How to make an Olympic-caliber dive
by Becky Ruehl, DAAP '99, Olympian
Step 1: Get suited up. I recommend a snug Speedo. From the 10-meter platform, you hit the water at roughly 35 mph. It's a good idea to wear a suit that will stay in place.
Step 2: Warm up. It's also important to stretch before beginning. Touch your toes, preferably with your nose to your knees, for a nice tight pike position.
Step 3: Pick your board. Begin your diving experience on a lower level. Other options are platforms at 5 meters, 7.5 meters and, of course, 10 meters, my favorite. From three stories high, it is the most exciting and the scariest.
Step 4: Choose a dive. Will it be a front dive, a back dive, a reverse dive (facing forward, diving backward) or an inward dive (standing backward, diving into the board)? Will it be a tuck (curled up in a little ball), a pike (bent over, touching your toes) or a layout (stretched out straight)?
Step 5: Plan your approach. Regardless of direction and position, dives need approaches. For front and reverse dives, the approach has at least three steps and a jump with arm circles for momentum and balance. The back and inward approach requires rocking on the end of the board, circling your arms and jumping.
Step 6: Establish air supremacy. What's done in the air is up to you. Dives can include flipping and twisting, anywhere from one to four and a half somersaults and up to four twists. Keep your eyes open as you fly through the air to count somersaults. When spinning is complete, you'll want to kick out and straighten your body to stop rotation.
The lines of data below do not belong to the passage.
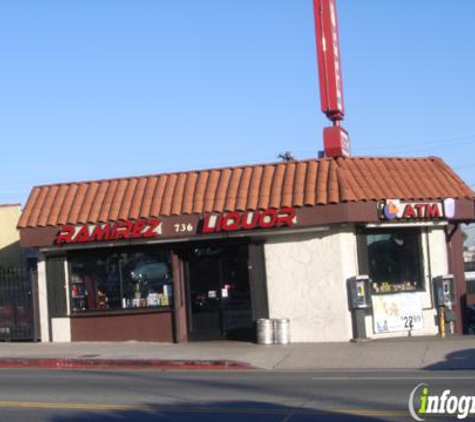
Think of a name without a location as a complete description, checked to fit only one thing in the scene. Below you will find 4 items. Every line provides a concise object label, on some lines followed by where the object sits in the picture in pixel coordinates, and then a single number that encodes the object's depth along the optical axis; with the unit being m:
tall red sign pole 21.30
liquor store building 19.64
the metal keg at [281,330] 19.56
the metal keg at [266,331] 19.64
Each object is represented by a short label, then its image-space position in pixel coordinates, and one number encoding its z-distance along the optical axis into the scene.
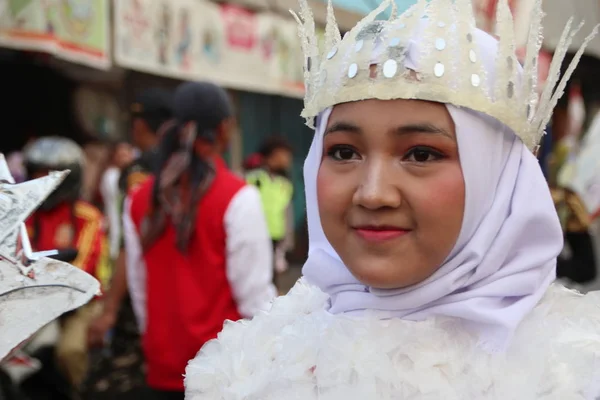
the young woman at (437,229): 1.31
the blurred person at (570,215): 3.68
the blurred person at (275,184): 7.16
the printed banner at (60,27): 5.00
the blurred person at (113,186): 4.93
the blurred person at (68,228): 3.71
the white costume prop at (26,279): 1.28
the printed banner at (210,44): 6.23
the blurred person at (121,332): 3.46
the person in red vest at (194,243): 2.99
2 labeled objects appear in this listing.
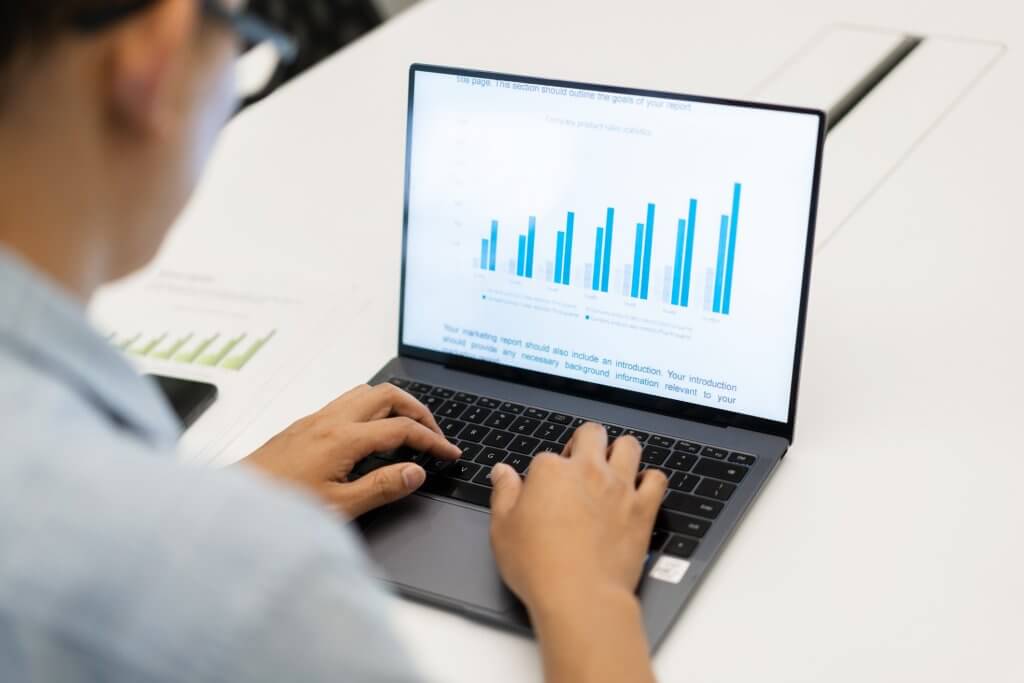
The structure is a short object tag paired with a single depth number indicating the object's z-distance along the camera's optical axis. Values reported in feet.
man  1.61
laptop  3.27
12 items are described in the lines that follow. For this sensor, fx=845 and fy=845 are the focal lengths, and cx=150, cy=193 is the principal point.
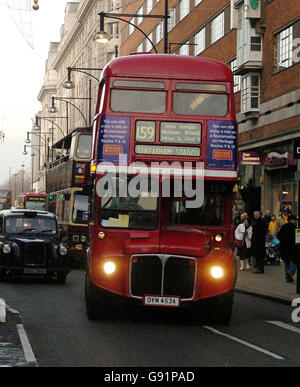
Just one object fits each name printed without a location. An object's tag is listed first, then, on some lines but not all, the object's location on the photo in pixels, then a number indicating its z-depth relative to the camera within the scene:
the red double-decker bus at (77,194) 27.94
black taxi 20.33
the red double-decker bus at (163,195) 13.13
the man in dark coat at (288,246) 21.39
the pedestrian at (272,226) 31.17
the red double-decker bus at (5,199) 65.88
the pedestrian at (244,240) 26.92
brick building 31.89
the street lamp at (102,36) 28.36
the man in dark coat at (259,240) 25.41
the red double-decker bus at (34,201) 53.41
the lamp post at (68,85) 42.39
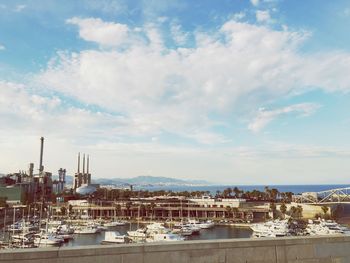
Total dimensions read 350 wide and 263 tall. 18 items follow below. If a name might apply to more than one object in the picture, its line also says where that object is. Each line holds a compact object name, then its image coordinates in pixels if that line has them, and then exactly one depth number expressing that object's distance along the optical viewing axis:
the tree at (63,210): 143.02
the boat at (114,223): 115.53
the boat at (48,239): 80.56
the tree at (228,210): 127.03
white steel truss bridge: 139.20
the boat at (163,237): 80.00
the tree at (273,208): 123.29
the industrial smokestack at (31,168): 197.59
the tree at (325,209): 118.17
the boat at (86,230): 102.56
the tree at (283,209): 122.25
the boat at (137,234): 85.46
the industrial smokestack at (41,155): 191.25
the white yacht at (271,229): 85.75
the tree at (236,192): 161.50
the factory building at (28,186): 147.38
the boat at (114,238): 81.56
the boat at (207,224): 106.22
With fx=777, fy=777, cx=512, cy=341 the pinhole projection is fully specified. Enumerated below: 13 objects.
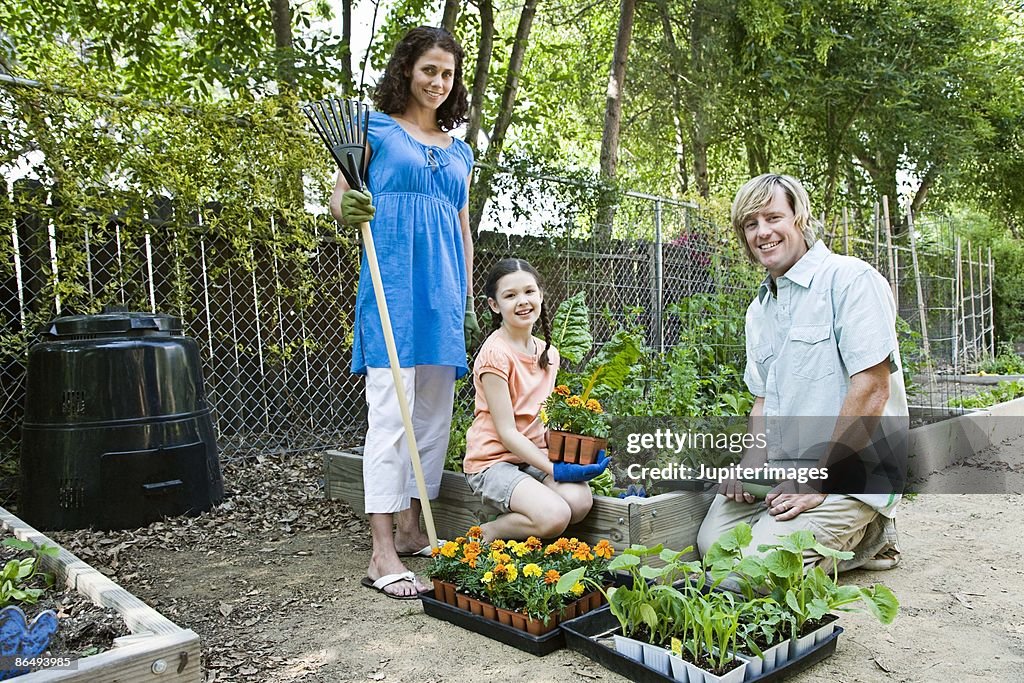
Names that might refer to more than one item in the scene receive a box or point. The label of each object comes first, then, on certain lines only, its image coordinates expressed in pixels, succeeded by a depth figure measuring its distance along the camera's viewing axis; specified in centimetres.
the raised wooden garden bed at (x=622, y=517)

Step 7: Avoid the belly-smacker. One significant goal in diving is to hit the water with a "rip," the sound made by a splashless entry. To do that, you'll want to enter perpendicular to the water, grab your hands one over the other with palms facing the water and make a quick scoop right below the surface.
Step 8: Practice. Get out of the water and do it all over again. And again. And… .
Becky Ruehl works for Kolar Design in Cincinnati. She became UC's first female national champion in any sport, earning the 10-meter competition title in 1996, the same year she competed on the U.S. Olympic team in Atlanta and finished fourth in the platform competition.